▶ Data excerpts
◆ ◆ ◆ ◆ ◆ ◆ ◆
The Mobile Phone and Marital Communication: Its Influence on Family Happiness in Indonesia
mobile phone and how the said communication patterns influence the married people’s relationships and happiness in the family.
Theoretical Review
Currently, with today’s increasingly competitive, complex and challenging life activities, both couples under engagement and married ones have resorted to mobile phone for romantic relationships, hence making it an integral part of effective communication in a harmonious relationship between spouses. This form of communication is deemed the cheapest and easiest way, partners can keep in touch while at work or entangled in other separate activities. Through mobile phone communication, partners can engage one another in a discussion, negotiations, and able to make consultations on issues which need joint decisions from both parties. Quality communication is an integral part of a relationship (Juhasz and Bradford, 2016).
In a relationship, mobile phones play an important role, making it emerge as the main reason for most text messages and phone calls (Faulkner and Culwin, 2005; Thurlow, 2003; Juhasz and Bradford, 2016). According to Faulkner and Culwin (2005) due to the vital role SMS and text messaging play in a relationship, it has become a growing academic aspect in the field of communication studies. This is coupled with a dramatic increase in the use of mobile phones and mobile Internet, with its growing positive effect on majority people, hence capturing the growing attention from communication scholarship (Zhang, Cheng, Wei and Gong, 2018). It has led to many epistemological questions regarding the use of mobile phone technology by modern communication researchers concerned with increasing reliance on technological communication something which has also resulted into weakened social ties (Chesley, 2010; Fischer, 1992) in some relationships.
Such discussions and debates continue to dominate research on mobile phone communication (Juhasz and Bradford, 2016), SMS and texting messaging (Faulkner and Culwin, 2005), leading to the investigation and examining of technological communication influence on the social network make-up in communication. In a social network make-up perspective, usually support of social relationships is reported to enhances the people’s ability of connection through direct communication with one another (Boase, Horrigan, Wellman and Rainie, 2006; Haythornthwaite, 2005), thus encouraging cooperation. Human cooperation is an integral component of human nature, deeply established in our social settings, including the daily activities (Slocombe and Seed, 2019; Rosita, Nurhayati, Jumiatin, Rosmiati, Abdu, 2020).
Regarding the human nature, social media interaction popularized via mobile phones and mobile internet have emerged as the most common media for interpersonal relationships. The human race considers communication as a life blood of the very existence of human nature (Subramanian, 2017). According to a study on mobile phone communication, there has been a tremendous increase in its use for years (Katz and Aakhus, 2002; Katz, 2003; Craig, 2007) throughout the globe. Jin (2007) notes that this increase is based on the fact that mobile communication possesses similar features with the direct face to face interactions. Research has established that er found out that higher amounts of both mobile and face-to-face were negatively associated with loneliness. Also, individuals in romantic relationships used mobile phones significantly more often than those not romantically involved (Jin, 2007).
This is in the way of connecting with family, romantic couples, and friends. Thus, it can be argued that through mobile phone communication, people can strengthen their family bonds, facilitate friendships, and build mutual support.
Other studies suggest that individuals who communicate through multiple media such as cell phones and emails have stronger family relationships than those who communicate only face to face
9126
◆ ◆ ◆ ◆ ◆ ◆ ◆
▶ Directions
Type out the entries once more, precisely.

▶ Response for this exercise
The Mobile Phone and Marital Communication: Its Influence on Family Happiness in Indonesia
mobile phone and how the said communication patterns influence the married people’s relationships and happiness in the family.
Theoretical Review
Currently, with today’s increasingly competitive, complex and challenging life activities, both couples under engagement and married ones have resorted to mobile phone for romantic relationships, hence making it an integral part of effective communication in a harmonious relationship between spouses. This form of communication is deemed the cheapest and easiest way, partners can keep in touch while at work or entangled in other separate activities. Through mobile phone communication, partners can engage one another in a discussion, negotiations, and able to make consultations on issues which need joint decisions from both parties. Quality communication is an integral part of a relationship (Juhasz and Bradford, 2016).
In a relationship, mobile phones play an important role, making it emerge as the main reason for most text messages and phone calls (Faulkner and Culwin, 2005; Thurlow, 2003; Juhasz and Bradford, 2016). According to Faulkner and Culwin (2005) due to the vital role SMS and text messaging play in a relationship, it has become a growing academic aspect in the field of communication studies. This is coupled with a dramatic increase in the use of mobile phones and mobile Internet, with its growing positive effect on majority people, hence capturing the growing attention from communication scholarship (Zhang, Cheng, Wei and Gong, 2018). It has led to many epistemological questions regarding the use of mobile phone technology by modern communication researchers concerned with increasing reliance on technological communication something which has also resulted into weakened social ties (Chesley, 2010; Fischer, 1992) in some relationships.
Such discussions and debates continue to dominate research on mobile phone communication (Juhasz and Bradford, 2016), SMS and texting messaging (Faulkner and Culwin, 2005), leading to the investigation and examining of technological communication influence on the social network make-up in communication. In a social network make-up perspective, usually support of social relationships is reported to enhances the people’s ability of connection through direct communication with one another (Boase, Horrigan, Wellman and Rainie, 2006; Haythornthwaite, 2005), thus encouraging cooperation. Human cooperation is an integral component of human nature, deeply established in our social settings, including the daily activities (Slocombe and Seed, 2019; Rosita, Nurhayati, Jumiatin, Rosmiati, Abdu, 2020).
Regarding the human nature, social media interaction popularized via mobile phones and mobile internet have emerged as the most common media for interpersonal relationships. The human race considers communication as a life blood of the very existence of human nature (Subramanian, 2017). According to a study on mobile phone communication, there has been a tremendous increase in its use for years (Katz and Aakhus, 2002; Katz, 2003; Craig, 2007) throughout the globe. Jin (2007) notes that this increase is based on the fact that mobile communication possesses similar features with the direct face to face interactions. Research has established that er found out that higher amounts of both mobile and face-to-face were negatively associated with loneliness. Also, individuals in romantic relationships used mobile phones significantly more often than those not romantically involved (Jin, 2007).
This is in the way of connecting with family, romantic couples, and friends. Thus, it can be argued that through mobile phone communication, people can strengthen their family bonds, facilitate friendships, and build mutual support.
Other studies suggest that individuals who communicate through multiple media such as cell phones and emails have stronger family relationships than those who communicate only face to face
9126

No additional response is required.